Data excerpts:
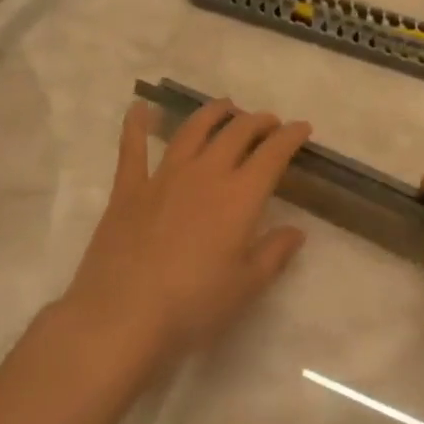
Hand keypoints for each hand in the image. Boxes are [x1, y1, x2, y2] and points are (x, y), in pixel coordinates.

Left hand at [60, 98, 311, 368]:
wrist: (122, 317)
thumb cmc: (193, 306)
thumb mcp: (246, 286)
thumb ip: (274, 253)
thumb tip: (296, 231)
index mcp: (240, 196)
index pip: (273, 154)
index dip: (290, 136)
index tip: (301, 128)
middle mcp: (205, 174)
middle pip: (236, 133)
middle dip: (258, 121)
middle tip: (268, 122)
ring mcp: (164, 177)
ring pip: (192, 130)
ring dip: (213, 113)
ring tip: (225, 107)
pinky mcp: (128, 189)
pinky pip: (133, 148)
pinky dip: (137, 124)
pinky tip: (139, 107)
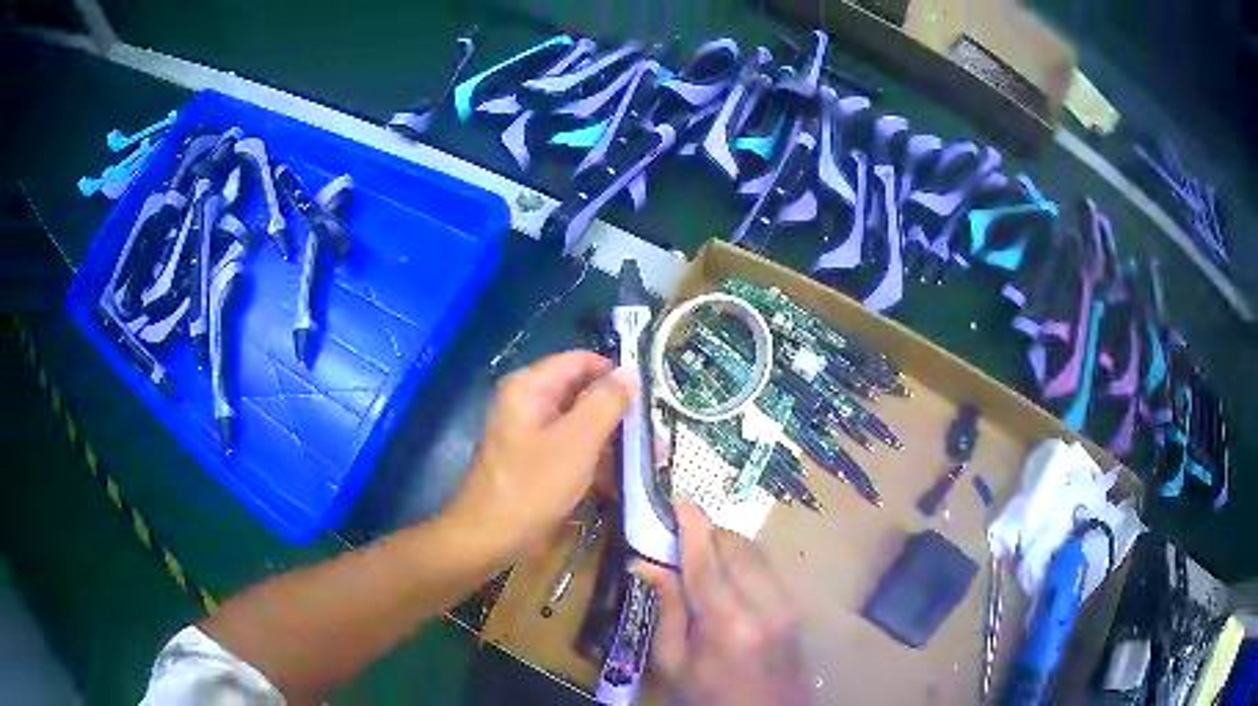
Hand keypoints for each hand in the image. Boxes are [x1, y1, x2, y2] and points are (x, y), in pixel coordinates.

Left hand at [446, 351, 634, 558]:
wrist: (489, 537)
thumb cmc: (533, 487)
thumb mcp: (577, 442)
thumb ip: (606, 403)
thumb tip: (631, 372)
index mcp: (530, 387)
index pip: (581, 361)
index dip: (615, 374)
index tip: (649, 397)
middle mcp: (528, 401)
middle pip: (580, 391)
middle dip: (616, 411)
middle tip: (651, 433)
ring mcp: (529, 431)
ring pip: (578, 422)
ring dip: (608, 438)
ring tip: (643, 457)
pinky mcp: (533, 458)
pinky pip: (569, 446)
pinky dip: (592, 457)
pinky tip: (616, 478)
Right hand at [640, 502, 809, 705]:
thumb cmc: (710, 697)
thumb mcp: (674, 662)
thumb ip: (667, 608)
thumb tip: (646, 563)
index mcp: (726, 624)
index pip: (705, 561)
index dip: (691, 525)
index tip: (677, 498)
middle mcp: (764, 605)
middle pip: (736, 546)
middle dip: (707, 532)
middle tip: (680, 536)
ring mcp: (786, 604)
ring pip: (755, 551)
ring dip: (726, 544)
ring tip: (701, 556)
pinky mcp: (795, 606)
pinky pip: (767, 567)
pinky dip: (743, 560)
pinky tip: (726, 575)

---

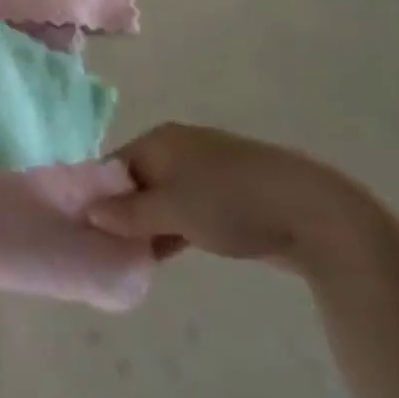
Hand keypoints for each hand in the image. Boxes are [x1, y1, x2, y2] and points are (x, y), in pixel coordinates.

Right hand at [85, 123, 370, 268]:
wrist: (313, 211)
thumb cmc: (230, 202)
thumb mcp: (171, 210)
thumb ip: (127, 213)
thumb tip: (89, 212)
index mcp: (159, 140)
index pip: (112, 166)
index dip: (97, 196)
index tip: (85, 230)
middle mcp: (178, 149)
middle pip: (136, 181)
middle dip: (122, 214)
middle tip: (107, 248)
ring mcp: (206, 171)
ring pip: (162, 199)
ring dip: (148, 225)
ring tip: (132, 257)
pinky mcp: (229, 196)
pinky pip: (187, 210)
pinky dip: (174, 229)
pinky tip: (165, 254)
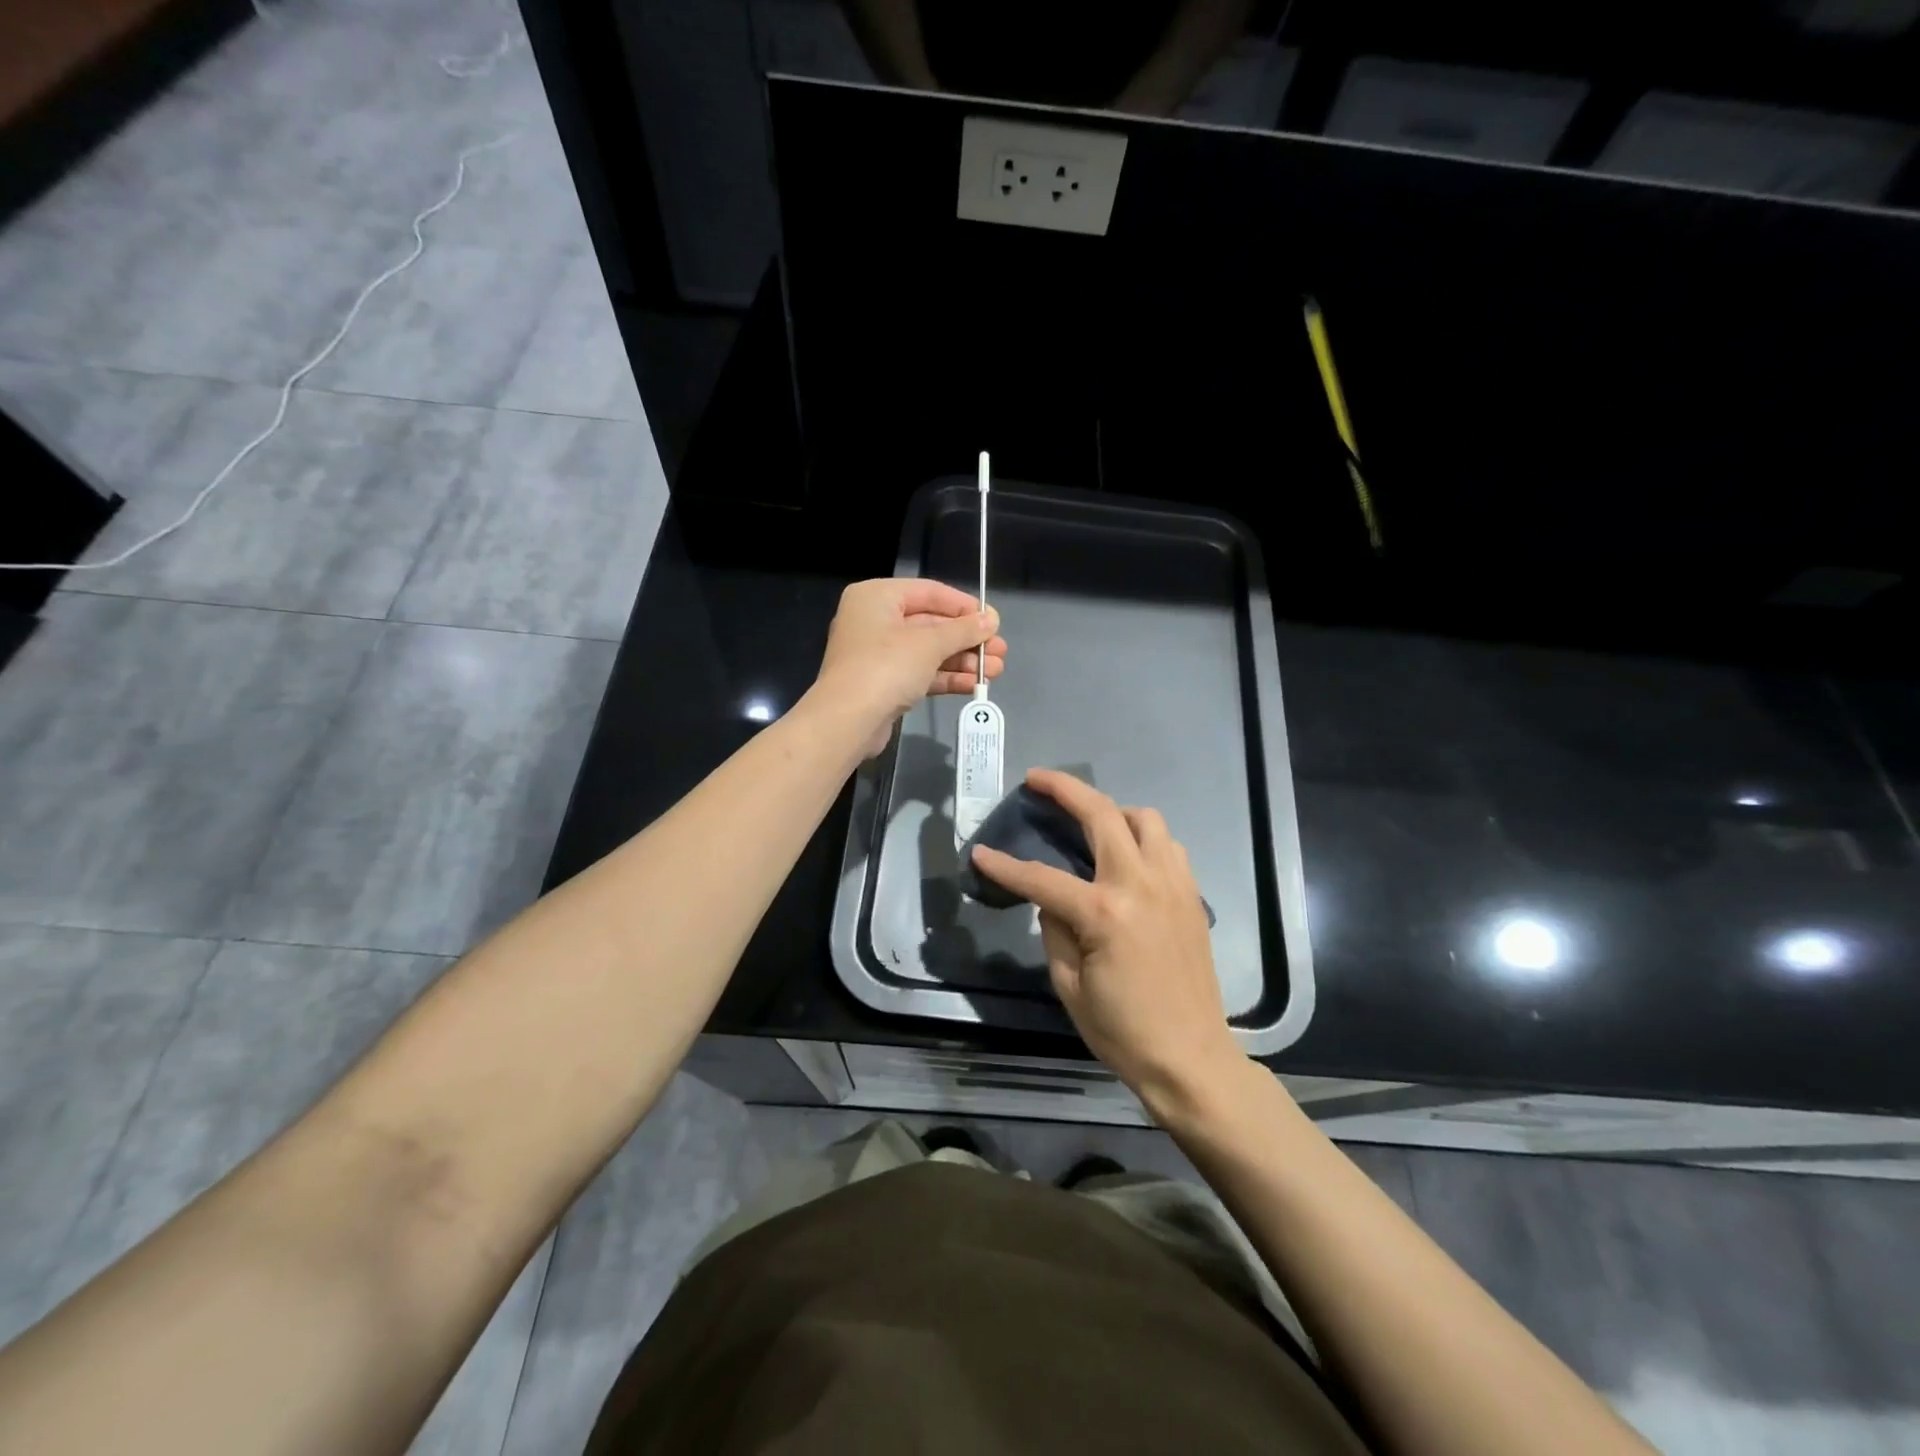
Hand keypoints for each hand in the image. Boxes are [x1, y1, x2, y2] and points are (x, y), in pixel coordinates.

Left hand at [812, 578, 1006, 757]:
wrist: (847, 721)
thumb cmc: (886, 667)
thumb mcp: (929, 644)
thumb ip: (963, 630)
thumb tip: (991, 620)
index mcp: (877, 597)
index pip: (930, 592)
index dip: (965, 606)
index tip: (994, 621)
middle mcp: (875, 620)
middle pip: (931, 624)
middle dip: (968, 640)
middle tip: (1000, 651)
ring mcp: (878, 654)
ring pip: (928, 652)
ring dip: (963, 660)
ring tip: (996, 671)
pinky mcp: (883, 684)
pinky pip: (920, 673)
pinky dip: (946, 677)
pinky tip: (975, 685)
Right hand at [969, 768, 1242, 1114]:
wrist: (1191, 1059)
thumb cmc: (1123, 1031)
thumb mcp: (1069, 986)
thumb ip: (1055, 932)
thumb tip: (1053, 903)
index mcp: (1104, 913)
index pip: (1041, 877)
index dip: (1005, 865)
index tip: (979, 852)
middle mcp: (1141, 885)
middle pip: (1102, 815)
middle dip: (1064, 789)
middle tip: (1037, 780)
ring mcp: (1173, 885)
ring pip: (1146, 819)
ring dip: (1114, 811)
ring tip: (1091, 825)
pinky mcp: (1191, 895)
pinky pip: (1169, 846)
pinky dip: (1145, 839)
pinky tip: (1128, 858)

## What you are asked to do
What is needed is an exact copy of the lines above, from the one containing "thumb tip: (89, 212)" through the one containing "pinky tip: (165, 254)", with nothing added.

## Answer to this problem
thumb tip: (89, 212)
index mcp: (159, 140)
index pip: (112, 166)
index dip: (97, 196)
index tip: (85, 230)
middle mcp: (178, 149)
middle pip: (136, 181)
middle dip: (122, 214)
middle tip: (107, 248)
ring mcp: (206, 171)
ring pip: (162, 199)
ring dip: (148, 225)
ring tip: (132, 257)
pinky mcp: (229, 196)
pinky pip: (187, 210)
pinky dip: (174, 229)
pinky tip: (165, 254)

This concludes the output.